## Exercise requirements
Please make an exact transcription of the records, keeping the pictures out of it.

## Extracted entries
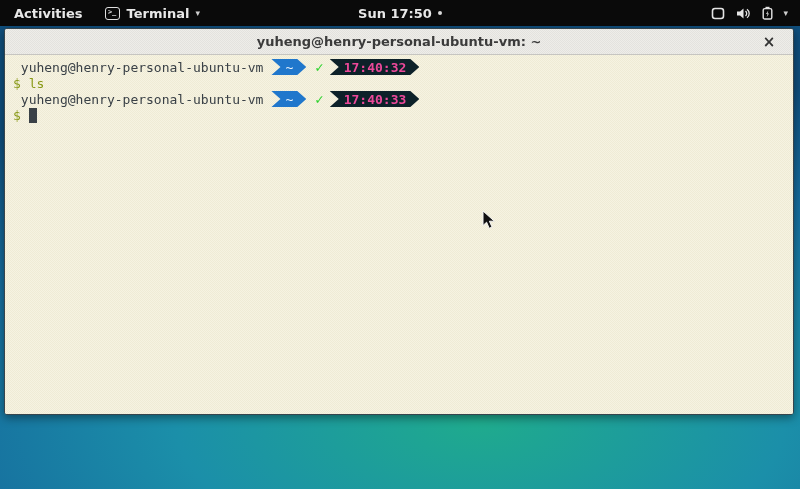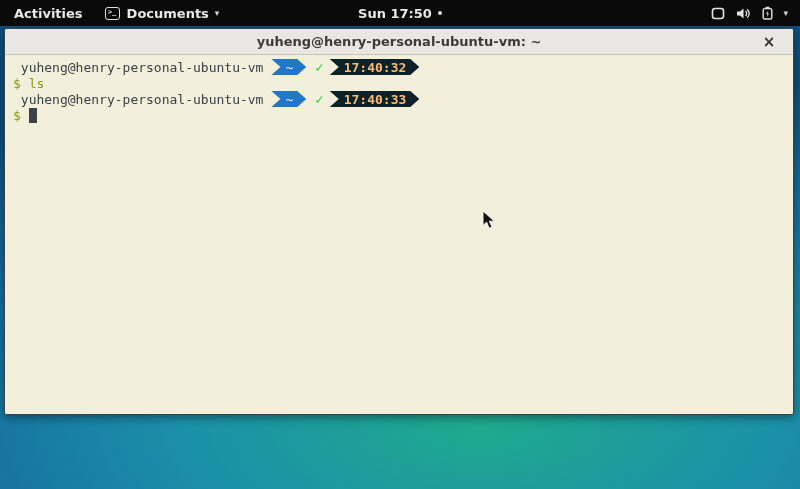"Documents" span { text: Documents -> Terminal }
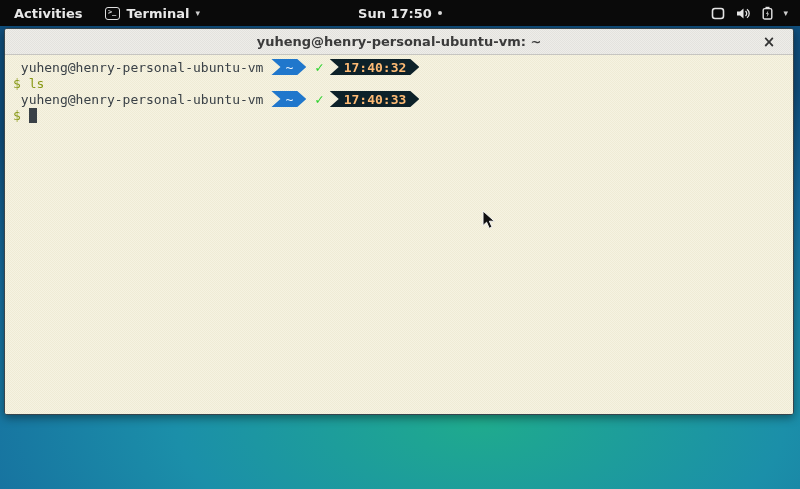"17:40:32" .seg-dark { color: #fdba74 -> #ec4899 }
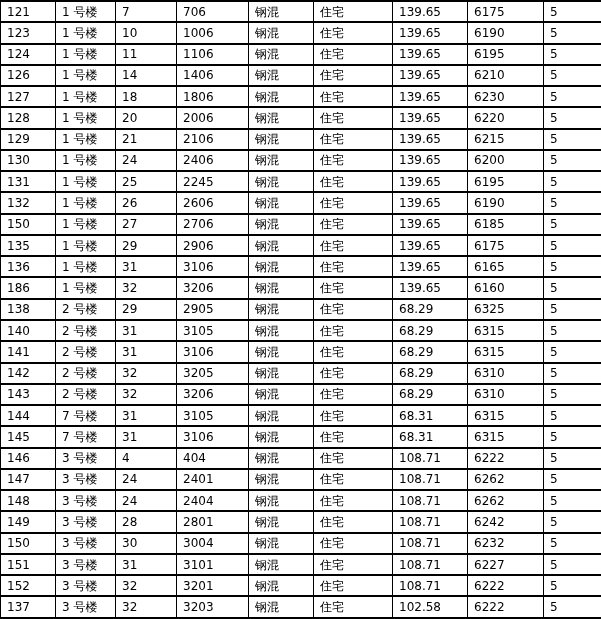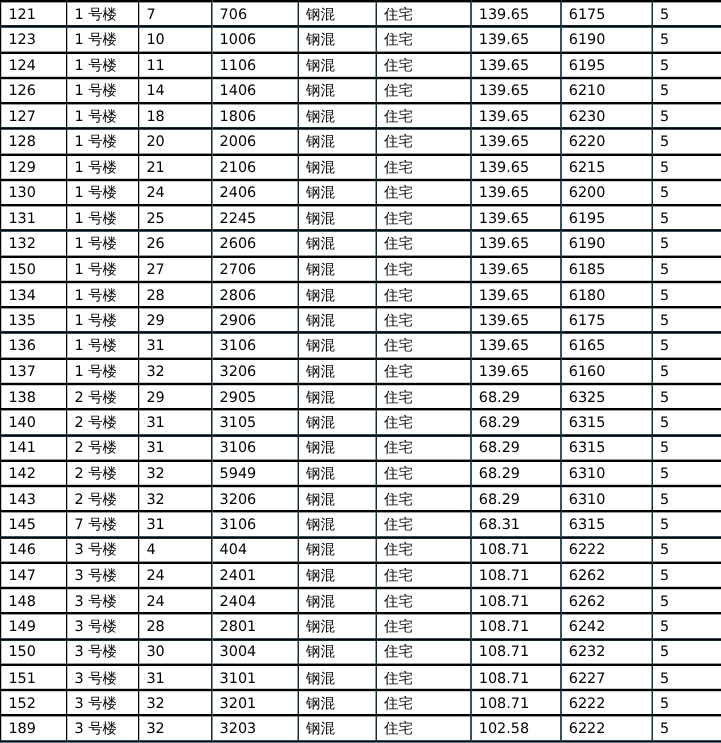"121" .page { background: #7dd3fc -> #d946ef }
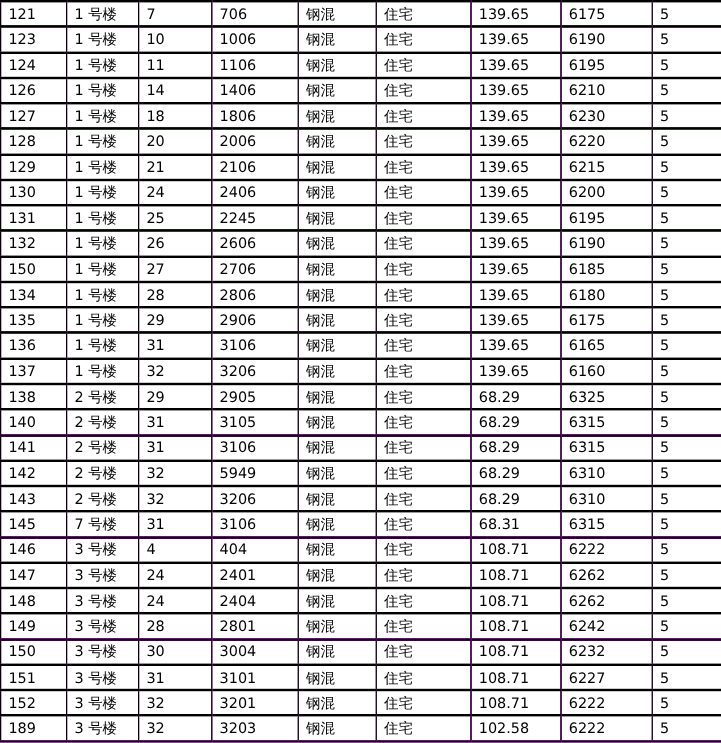"134" tr { html: <tr> <td>134</td> <td>1 号楼</td> <td>28</td> <td>2806</td> <td>钢混</td> <td>住宅</td> <td>139.65</td> <td>6180</td> <td>5</td> </tr> -> none }
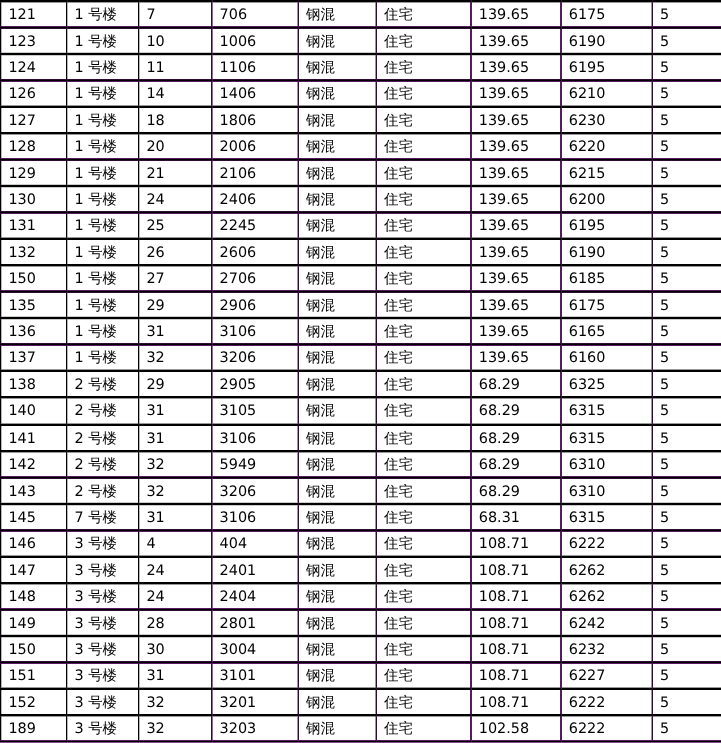"137" td { text: 137 -> 186 }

## Answer to the problem
"Documents" span { text: Documents -> Terminal }
"17:40:32" .seg-dark { color: #fdba74 -> #ec4899 }
"121" .page { background: #7dd3fc -> #d946ef }
"134" tr { html: <tr> <td>134</td> <td>1 号楼</td> <td>28</td> <td>2806</td> <td>钢混</td> <td>住宅</td> <td>139.65</td> <td>6180</td> <td>5</td> </tr> -> none }
"137" td { text: 137 -> 186 }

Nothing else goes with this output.